West Ham principle shareholders David Sullivan and David Gold deferred £1.84m of interest due last year on outstanding shareholder loans in the wake of COVID.
Before the global pandemic stuck in August 2019 Sullivan and Gold received a combined £956,250 in partial payment of interest, with David Gold receiving a £1m payment of loan capital repayment.
David Sullivan made a £3m short term loan to West Ham in December 2019 which was repaid seven days later on 6th January with interest accruing for that period at 4.25%.
The balance of outstanding shareholder loans now stands at £44m from loans originally made to the club between 2011 and 2014 with a new repayment set in the newly published financial accounts of 1st January 2024.
A further £9.5m loaned from a company controlled by Tripp Smith is also outstanding but attracts no interest and is only repayable on the sale of the club.
Gold and Sullivan have received just under £18m in interest payments over the past ten years after personally loaning the club £52.5m between 2011 and 2014.

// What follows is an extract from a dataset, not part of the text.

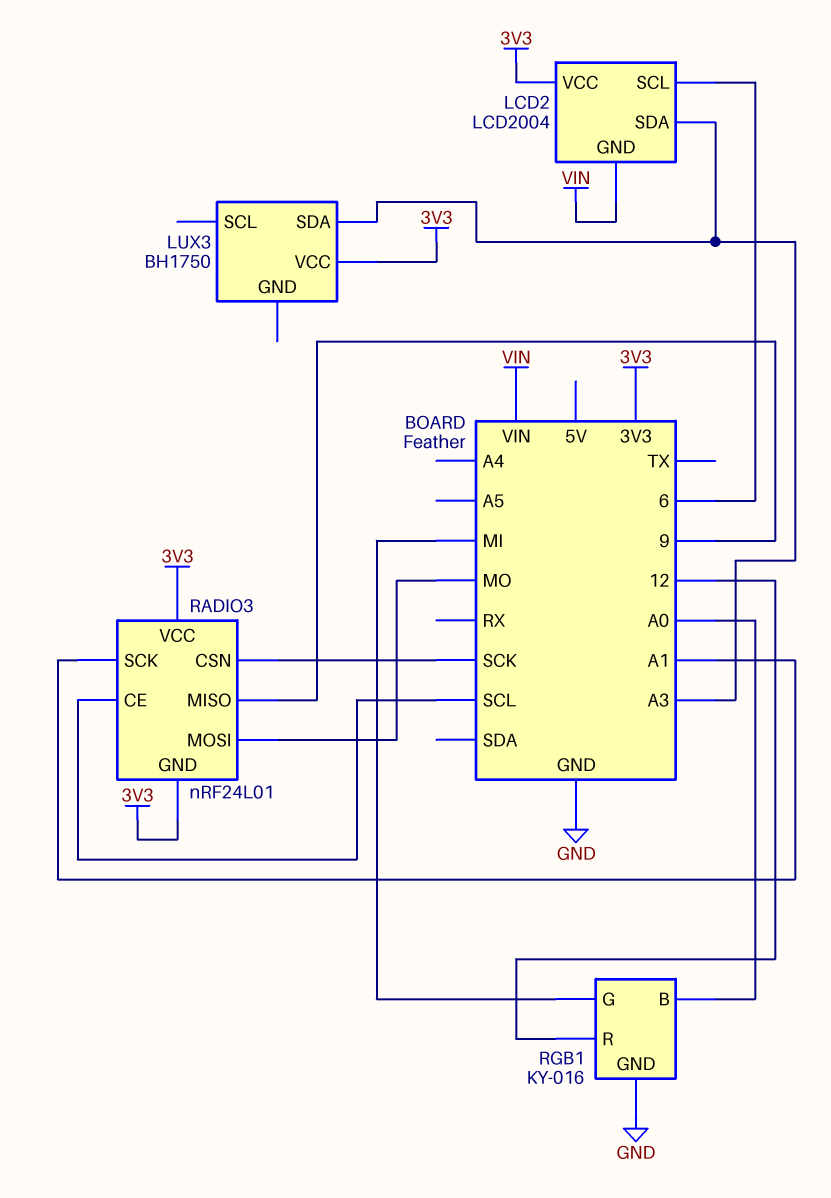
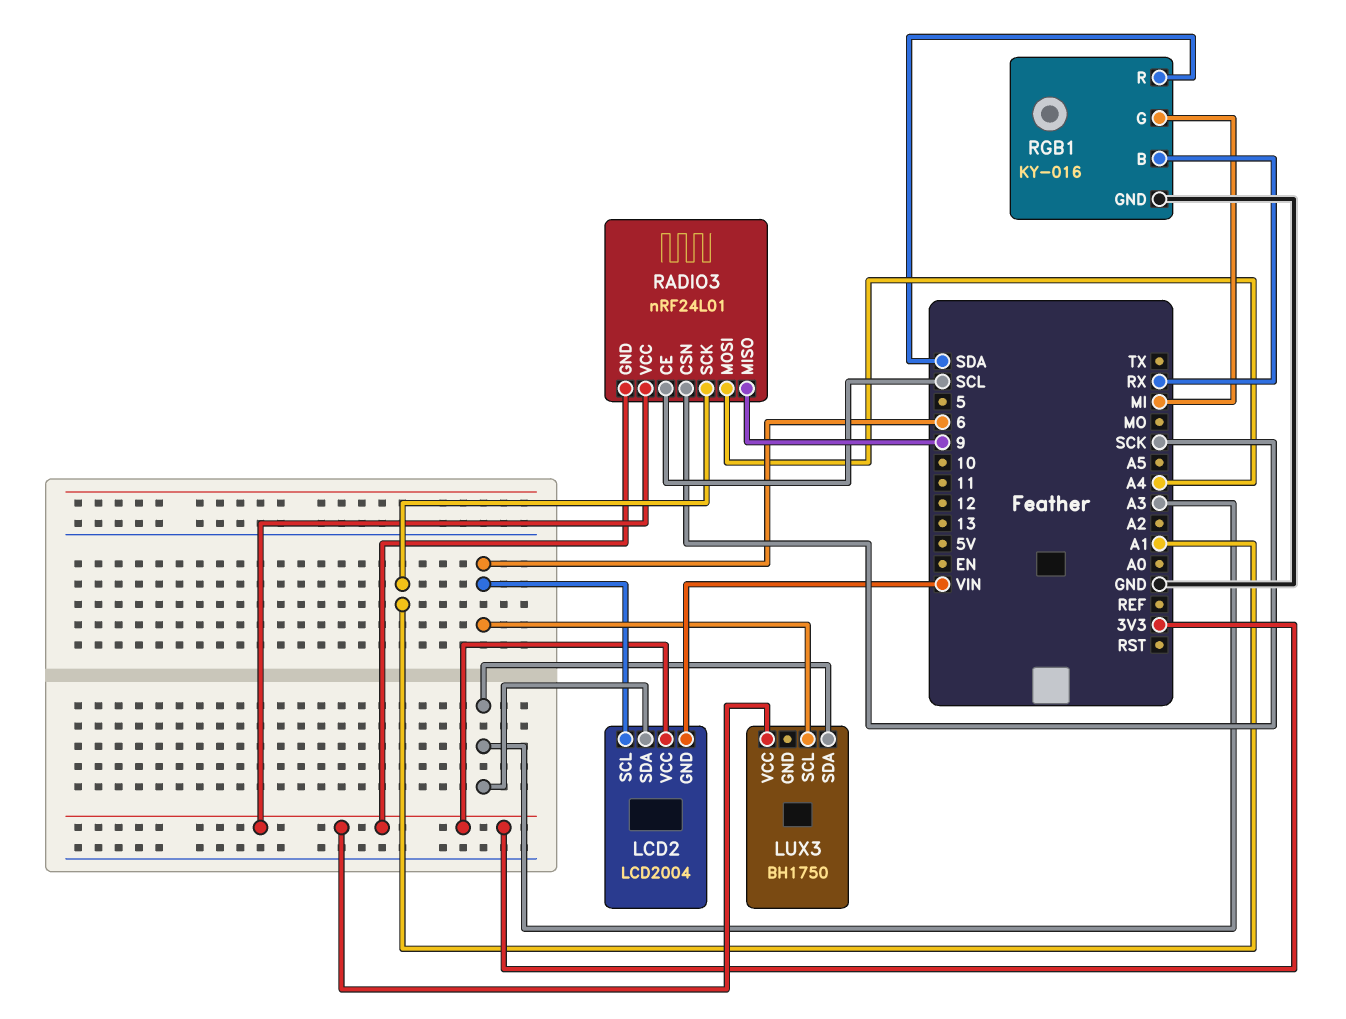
LUX3 pin SCL: none -> 6
RADIO3 pin MOSI: MO -> A4
RGB1 pin B: A0 -> RX
RGB1 pin R: 12 -> SDA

Last August Sullivan and Gold put £26m back in the club in the form of a share rights issue buying shares in the club they already owned 86.6%.
The other £4m came from other shareholders including Tripp Smith, Terry Brown and Daniel Harris who own the remaining 13.4% of the West Ham shares.
The rights issue is not repayable in any way allowed the current shareholders to inject cash into the club by buying shares in a company they already owned.